-- PROBLEM TO WORK ON --
Update these lines by changing "myFeature" to "plateFeature" wherever it occurs, and keep everything else the same. Leave the pictures out of your answer.
-.-.-
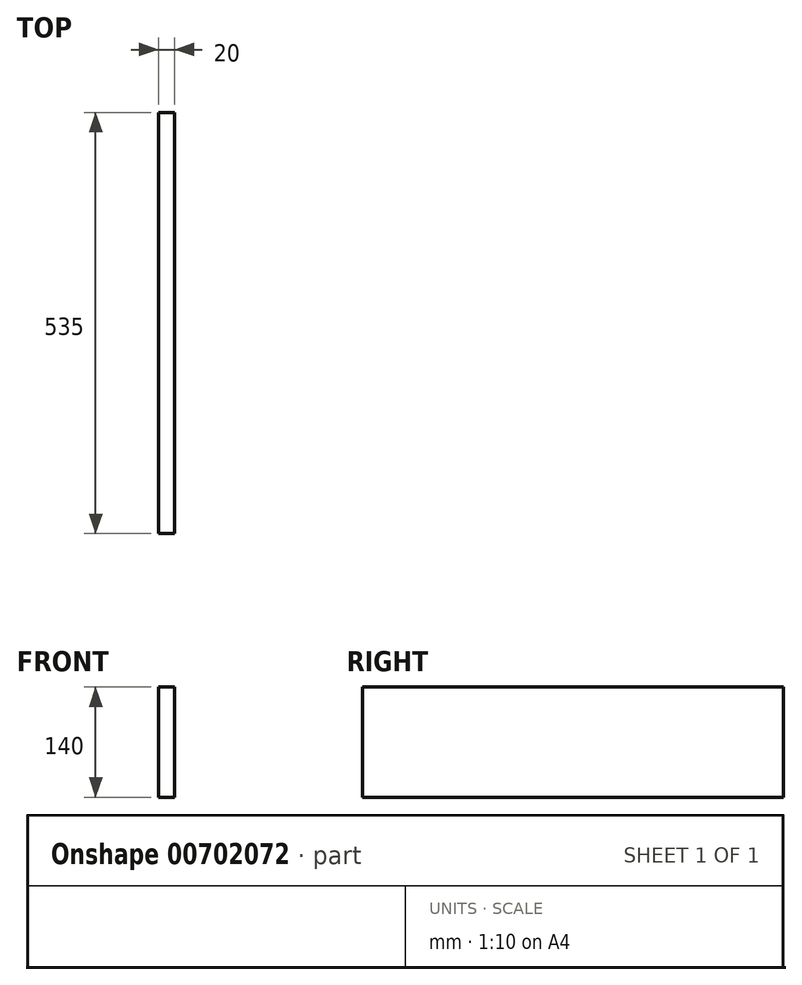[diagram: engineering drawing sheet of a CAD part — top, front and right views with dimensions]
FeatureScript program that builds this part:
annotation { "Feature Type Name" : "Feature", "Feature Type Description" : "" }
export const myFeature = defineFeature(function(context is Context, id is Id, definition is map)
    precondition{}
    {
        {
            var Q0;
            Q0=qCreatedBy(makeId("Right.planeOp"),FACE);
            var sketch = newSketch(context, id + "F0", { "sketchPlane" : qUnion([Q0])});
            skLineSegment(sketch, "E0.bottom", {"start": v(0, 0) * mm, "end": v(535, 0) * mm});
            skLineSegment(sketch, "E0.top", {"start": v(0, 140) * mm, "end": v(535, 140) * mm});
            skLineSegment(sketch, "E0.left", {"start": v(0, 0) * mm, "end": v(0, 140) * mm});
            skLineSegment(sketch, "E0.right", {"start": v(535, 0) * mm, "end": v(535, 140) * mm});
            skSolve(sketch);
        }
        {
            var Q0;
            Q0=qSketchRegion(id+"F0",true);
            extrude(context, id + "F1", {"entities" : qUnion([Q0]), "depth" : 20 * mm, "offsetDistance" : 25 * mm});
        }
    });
-.-.-
-- SOLUTION TO THE PROBLEM --
[diagram: engineering drawing sheet of a CAD part — top, front and right views with dimensions]
FeatureScript program that builds this part:
annotation { "Feature Type Name" : "Feature", "Feature Type Description" : "" }
export const plateFeature = defineFeature(function(context is Context, id is Id, definition is map)
    precondition{}
    {
        {
            var Q0;
            Q0=qCreatedBy(makeId("Right.planeOp"),FACE);
            var sketch = newSketch(context, id + "F0", { "sketchPlane" : qUnion([Q0])});
            skLineSegment(sketch, "E0.bottom", {"start": v(0, 0) * mm, "end": v(535, 0) * mm});
            skLineSegment(sketch, "E0.top", {"start": v(0, 140) * mm, "end": v(535, 140) * mm});
            skLineSegment(sketch, "E0.left", {"start": v(0, 0) * mm, "end": v(0, 140) * mm});
            skLineSegment(sketch, "E0.right", {"start": v(535, 0) * mm, "end": v(535, 140) * mm});
            skSolve(sketch);
        }
        {
            var Q0;
            Q0=qSketchRegion(id+"F0",true);
            extrude(context, id + "F1", {"entities" : qUnion([Q0]), "depth" : 20 * mm, "offsetDistance" : 25 * mm});
        }
    });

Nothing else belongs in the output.